Activity:
For the entries that follow, restate word for word the line containing "ring pip: (417, 674)", the line containing "pinky tip: (417, 657)", and every line that lies between them.

Start of Dataset

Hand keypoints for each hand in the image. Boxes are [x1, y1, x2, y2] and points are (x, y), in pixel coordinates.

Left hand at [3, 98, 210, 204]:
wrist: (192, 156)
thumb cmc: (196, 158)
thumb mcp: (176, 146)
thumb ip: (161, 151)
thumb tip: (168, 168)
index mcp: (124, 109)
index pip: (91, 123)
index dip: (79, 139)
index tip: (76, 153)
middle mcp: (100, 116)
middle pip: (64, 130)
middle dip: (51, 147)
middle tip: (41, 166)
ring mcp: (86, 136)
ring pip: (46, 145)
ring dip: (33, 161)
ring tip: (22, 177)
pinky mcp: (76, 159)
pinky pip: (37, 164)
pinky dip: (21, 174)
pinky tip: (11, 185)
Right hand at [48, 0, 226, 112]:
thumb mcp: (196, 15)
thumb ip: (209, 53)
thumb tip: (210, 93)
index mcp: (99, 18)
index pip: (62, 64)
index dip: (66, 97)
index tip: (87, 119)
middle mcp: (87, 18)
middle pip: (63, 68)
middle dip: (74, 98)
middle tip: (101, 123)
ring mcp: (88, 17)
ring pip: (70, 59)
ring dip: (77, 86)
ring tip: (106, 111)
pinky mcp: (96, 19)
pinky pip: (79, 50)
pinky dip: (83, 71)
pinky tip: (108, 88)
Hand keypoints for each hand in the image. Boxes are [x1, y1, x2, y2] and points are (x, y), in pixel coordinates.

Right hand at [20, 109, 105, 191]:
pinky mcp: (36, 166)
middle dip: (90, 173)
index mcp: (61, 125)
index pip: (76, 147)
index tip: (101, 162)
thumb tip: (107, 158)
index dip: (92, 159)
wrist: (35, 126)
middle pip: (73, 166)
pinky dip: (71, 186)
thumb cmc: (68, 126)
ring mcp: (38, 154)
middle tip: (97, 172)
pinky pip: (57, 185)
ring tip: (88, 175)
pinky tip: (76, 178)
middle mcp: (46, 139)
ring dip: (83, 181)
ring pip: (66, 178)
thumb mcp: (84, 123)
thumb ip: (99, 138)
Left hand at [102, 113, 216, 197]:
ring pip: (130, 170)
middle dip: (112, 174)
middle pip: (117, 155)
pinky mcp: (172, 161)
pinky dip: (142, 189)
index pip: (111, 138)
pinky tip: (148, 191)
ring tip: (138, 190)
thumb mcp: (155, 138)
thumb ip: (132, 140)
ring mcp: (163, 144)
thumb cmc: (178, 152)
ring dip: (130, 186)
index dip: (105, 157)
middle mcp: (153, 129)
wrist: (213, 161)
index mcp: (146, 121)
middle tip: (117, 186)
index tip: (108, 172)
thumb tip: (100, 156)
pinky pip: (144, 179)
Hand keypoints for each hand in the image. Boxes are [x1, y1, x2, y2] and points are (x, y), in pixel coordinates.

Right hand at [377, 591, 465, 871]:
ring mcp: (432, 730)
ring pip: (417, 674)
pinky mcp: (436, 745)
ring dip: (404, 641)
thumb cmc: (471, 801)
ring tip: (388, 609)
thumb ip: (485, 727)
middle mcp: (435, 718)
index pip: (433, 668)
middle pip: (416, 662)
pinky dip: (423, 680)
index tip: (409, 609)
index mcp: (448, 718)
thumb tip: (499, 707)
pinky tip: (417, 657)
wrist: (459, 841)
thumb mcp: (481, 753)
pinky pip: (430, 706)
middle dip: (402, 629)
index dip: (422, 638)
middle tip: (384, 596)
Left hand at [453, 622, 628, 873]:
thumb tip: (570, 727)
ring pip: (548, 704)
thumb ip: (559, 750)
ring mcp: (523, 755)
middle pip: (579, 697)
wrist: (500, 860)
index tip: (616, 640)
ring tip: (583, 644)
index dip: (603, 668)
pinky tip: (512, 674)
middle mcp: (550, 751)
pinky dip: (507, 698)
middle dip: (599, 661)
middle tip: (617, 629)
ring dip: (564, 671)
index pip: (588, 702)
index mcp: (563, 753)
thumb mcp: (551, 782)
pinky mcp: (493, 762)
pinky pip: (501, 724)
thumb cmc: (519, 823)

End of Dataset

Response area:
ring pip: (417, 674)
pinky mcp: (436, 745)
ring dip: (404, 641)
thumb cmc: (471, 801)
ring tip: (388, 609)
thumb ip: (485, 727)
middle mcp: (435, 718)
index pip: (433, 668)
middle pip: (416, 662)
pinky dip: (423, 680)
index tip: (409, 609)
index mcp: (448, 718)
thumb tip: (499, 707)
pinky tip: (417, 657)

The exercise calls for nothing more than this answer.